PingDirectory

Use separate accounts for each administrator

The PingDirectory server’s setup process automatically creates an initial root user that can be used to manage content in the server, and it suggests a DN of cn=Directory Manager for this account.

Many directory servers only support creating a single root account that is shared by server administrators. However, this comes with a lot of disadvantages, including:

  • If there is only a single root account, then it is difficult to audit the actions of individual administrators.

  • If there is only a single root account, then its credentials have to be shared across multiple administrators. This increases the risk that those credentials will be compromised because the more people who have access to them, the greater the chance that they will be leaked.

  • If there is only a single root account whose credentials have to be shared across multiple administrators, then it can be disruptive to change those credentials if required (for example, if the credentials are compromised, or if one of the administrators leaves the organization or takes on a different role).

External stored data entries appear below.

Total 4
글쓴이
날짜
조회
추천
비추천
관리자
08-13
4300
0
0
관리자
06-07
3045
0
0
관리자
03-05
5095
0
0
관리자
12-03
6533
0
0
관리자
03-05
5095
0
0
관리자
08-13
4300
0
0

  • If there is only a single root account, then it becomes more difficult to use strong authentication for that account in a secure manner.

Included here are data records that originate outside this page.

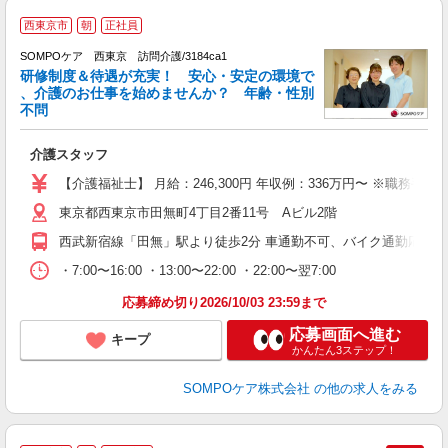
【
西東京市
朝
正社員
SOMPOケア 西東京 訪問介護/3184ca1
研修制度＆待遇が充実！ 安心・安定の環境で
、介護のお仕事を始めませんか？ 年齢・性別
不問
い
介護スタッフ
経
ー
【介護福祉士】 月給：246,300円 年収例：336万円〜 ※
東京都西東京市田無町4丁目2番11号 Aビル2階
O
西武新宿線「田無」駅より徒歩2分 車通勤不可、バイク通勤応相談
・7:00〜16:00 ・13:00〜22:00 ・22:00〜翌7:00
応募締め切り2026/10/03 23:59まで
応募画面へ進む
キープ
かんたん3ステップ！
SOMPOケア株式会社
の他の求人をみる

  • If there is only a single root account, then that account must have full access to perform any operation that any administrator might need to do. If this account is shared by multiple administrators, then that can give some of them more access than necessary.

PingDirectory server allows you to create any number of root user and topology administrator accounts. Each administrator should have their own account with separate credentials, support for strong authentication, and rights and privileges tailored to their role.